"""

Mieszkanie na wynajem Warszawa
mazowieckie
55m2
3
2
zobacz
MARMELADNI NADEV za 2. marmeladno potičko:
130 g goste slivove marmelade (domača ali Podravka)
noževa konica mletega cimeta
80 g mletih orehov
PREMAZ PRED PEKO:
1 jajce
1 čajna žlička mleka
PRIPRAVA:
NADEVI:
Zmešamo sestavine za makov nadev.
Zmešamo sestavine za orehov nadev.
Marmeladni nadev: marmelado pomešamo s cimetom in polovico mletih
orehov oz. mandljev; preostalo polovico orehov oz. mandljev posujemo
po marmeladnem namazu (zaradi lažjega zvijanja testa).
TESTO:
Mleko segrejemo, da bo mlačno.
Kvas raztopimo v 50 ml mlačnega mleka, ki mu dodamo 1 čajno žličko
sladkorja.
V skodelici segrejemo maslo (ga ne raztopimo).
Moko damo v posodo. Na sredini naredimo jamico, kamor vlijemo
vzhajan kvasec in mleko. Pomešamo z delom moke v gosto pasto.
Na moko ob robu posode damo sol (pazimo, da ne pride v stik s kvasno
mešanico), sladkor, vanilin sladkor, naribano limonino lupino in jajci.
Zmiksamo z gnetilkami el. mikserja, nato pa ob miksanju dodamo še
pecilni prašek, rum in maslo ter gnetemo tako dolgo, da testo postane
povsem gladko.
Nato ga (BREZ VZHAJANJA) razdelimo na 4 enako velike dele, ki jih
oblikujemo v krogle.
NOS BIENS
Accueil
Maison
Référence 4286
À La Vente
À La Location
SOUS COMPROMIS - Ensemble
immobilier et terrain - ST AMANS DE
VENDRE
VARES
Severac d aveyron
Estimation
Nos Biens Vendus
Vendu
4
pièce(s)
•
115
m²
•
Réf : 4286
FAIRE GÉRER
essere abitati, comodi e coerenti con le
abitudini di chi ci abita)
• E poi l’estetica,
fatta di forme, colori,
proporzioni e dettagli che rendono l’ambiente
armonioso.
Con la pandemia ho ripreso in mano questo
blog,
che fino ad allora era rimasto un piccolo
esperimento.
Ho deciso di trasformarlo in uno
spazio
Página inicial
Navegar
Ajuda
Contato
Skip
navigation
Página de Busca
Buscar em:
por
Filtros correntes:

"""

Switch "Accueil" to "Start" in the listing above and write out every line of it again, leaving everything else as it is.

Mieszkanie na wynajem Warszawa
mazowieckie
55m2
3
2
zobacz
MARMELADNI NADEV za 2. marmeladno potičko:
130 g goste slivove marmelade (domača ali Podravka)
noževa konica mletega cimeta
80 g mletih orehov
PREMAZ PRED PEKO:
1 jajce
1 čajna žlička mleka
PRIPRAVA:
NADEVI:
Zmešamo sestavine za makov nadev.
Zmešamo sestavine za orehov nadev.
Marmeladni nadev: marmelado pomešamo s cimetom in polovico mletih
orehov oz. mandljev; preostalo polovico orehov oz. mandljev posujemo
po marmeladnem namazu (zaradi lažjega zvijanja testa).
TESTO:
Mleko segrejemo, da bo mlačno.
Kvas raztopimo v 50 ml mlačnega mleka, ki mu dodamo 1 čajno žličko
sladkorja.
V skodelici segrejemo maslo (ga ne raztopimo).
Moko damo v posodo. Na sredini naredimo jamico, kamor vlijemo
vzhajan kvasec in mleko. Pomešamo z delom moke v gosto pasto.
Na moko ob robu posode damo sol (pazimo, da ne pride v stik s kvasno
mešanico), sladkor, vanilin sladkor, naribano limonino lupino in jajci.
Zmiksamo z gnetilkami el. mikserja, nato pa ob miksanju dodamo še
pecilni prašek, rum in maslo ter gnetemo tako dolgo, da testo postane
povsem gladko.
Nato ga (BREZ VZHAJANJA) razdelimo na 4 enako velike dele, ki jih
oblikujemo v krogle.
NOS BIENS
Start
Maison
Référence 4286
À La Vente
À La Location
SOUS COMPROMIS - Ensemble
immobilier et terrain - ST AMANS DE
VENDRE
VARES
Severac d aveyron
Estimation
Nos Biens Vendus
Vendu
4
pièce(s)
•
115
m²
•
Réf : 4286
FAIRE GÉRER
essere abitati, comodi e coerenti con le
abitudini di chi ci abita)
• E poi l’estetica,
fatta di forme, colori,
proporzioni e dettagli che rendono l’ambiente
armonioso.
Con la pandemia ho ripreso in mano questo
blog,
che fino ad allora era rimasto un piccolo
esperimento.
Ho deciso di trasformarlo in uno
spazio
Página inicial
Navegar
Ajuda
Contato
Skip
navigation
Página de Busca
Buscar em:
por
Filtros correntes:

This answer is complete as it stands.